Under modality drift, where 18% of incoming events arrive in a new schema at a previously untrained sensor, the gap widens. Baseline A degrades by 4.2x at p99, Baseline B by 2.6x, and Baseline C by 1.4x. The ontology layer absorbs the drift because schema evolution is declarative rather than coded into the integration path.
Why ontology-first wins on latency
Cross-system reasoning is the slow operation in every operational stack. Latency-killing work happens between systems, not inside them. The ontology architecture eliminates that work by performing entity resolution once at ingest and treating every downstream query as a graph traversal in a single store. There is no per-decision integration step to time, because the integration happened the moment the event arrived.
Action-tier latency is governed by the same property. A severity-banded gate looks up the action’s reversibility window, classification cap, and policy lens in the same graph the decision was emitted from. There is no second join to a policy engine, because policy is bound to the entity at runtime.
Reproducing the benchmark
The reference dataset, the three baseline harnesses, and the measurement script are available on request to qualified procurement officers and academic collaborators. The workload is 50,000 events drawn from a synthetic operational distribution covering imagery, sensor telemetry, structured text, and RF events. The harness runs in approximately three hours on a single c5.4xlarge equivalent. Results are deterministic given the published RNG seed.
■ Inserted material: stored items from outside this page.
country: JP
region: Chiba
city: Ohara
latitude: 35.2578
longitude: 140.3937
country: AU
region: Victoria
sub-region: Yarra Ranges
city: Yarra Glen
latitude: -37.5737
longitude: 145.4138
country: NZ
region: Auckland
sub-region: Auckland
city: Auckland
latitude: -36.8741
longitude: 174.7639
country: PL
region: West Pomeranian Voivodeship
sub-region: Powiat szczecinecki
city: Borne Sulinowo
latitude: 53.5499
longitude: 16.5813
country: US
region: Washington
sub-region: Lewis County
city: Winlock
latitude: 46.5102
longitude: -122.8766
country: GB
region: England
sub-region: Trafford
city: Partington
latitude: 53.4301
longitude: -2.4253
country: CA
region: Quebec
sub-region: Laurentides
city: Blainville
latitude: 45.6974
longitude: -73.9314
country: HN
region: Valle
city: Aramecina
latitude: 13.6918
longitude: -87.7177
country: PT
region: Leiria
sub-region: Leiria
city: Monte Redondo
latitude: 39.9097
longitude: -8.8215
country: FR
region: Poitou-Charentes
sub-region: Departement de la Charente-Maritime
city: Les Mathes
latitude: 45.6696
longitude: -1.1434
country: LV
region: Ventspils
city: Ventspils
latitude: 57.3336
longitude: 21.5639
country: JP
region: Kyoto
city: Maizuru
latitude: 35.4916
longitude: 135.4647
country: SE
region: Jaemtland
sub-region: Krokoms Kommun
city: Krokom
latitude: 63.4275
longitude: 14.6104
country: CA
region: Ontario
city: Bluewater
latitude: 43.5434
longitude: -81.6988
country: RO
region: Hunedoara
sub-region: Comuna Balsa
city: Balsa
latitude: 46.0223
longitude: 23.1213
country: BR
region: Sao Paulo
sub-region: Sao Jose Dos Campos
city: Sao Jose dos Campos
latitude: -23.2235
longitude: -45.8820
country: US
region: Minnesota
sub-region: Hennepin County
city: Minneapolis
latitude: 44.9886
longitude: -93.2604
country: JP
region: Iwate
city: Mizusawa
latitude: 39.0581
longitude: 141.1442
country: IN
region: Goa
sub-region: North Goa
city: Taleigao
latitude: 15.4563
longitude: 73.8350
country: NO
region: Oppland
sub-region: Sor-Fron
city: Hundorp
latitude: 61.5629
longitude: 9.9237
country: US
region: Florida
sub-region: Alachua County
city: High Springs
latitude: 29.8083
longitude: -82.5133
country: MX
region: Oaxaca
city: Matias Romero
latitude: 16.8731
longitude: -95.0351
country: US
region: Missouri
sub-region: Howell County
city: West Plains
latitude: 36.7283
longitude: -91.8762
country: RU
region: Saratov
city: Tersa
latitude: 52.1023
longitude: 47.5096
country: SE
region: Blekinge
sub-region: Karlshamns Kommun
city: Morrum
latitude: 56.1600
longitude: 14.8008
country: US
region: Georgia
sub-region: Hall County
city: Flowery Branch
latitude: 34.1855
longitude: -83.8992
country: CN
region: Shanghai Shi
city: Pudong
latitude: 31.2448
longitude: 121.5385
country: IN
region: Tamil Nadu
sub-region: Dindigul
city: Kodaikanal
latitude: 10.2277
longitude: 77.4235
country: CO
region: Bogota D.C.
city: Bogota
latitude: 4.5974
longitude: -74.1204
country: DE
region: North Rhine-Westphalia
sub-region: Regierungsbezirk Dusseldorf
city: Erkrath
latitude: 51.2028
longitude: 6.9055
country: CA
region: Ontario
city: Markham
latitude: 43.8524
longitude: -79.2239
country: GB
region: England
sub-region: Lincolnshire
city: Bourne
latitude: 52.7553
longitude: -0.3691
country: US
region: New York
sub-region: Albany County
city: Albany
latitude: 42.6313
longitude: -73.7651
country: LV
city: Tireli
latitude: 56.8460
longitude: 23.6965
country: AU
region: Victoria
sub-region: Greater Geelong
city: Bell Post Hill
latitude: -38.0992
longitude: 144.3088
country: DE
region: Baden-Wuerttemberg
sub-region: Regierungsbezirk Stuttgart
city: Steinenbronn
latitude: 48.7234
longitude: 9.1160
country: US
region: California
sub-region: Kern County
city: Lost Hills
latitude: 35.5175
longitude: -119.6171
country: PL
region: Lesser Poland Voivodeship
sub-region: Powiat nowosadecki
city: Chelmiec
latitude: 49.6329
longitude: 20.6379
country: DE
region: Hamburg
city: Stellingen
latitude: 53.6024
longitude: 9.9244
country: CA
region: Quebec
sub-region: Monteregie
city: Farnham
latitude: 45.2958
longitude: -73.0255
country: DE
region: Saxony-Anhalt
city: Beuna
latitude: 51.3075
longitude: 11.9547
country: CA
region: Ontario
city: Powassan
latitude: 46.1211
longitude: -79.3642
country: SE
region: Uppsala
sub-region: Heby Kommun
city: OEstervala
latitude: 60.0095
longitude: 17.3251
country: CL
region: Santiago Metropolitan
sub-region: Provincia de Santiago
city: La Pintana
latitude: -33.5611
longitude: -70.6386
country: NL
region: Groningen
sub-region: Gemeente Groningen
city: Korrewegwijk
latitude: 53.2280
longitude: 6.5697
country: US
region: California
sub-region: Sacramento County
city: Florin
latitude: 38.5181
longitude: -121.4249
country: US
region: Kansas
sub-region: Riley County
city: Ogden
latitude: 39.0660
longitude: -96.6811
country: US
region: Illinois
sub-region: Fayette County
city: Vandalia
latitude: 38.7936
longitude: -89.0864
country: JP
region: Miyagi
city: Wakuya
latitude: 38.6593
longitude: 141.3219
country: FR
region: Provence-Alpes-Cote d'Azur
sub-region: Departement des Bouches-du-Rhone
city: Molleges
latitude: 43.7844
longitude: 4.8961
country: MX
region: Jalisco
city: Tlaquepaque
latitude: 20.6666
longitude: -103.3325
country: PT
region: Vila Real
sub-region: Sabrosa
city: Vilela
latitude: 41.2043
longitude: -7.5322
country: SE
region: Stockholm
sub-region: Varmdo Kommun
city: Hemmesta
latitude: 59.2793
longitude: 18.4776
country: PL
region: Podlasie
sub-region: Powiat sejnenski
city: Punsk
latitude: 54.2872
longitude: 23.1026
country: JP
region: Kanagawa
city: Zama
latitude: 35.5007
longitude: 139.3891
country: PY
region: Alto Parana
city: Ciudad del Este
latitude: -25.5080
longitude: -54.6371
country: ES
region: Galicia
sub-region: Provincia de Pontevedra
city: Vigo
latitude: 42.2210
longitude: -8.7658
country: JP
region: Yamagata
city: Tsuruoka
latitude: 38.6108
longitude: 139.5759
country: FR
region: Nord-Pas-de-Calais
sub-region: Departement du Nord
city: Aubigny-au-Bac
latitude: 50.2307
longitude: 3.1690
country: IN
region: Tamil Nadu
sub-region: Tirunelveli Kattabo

We deliberately publish these numbers from the steady-state run rather than the most favourable configuration. The point of a benchmark is to be defensible against an inspector general or an academic reviewer, not to look impressive.
Caveats
Benchmarks measure what they measure. The numbers above are end-to-end ingest-to-proposal latency on a synthetic distribution, not a guarantee of production behaviour at scale. Modality drift in the real world is rarely as clean as our 18% injection. And point-to-point baselines vary widely depending on how aggressively the operator has invested in middleware automation.
We expose the harness to encourage other vendors to publish their numbers. The category needs a public reference, and the operator who reads competing benchmarks can compare like to like instead of glossy decks.
Companion to MAIA’s 2026 Operational Ontology paper and Multi-Domain Fusion methodology paper. The benchmark is the third leg of the methodology: the ontology specifies the layer, the fusion paper specifies the architecture, and this benchmark specifies how to measure whether the architecture delivers.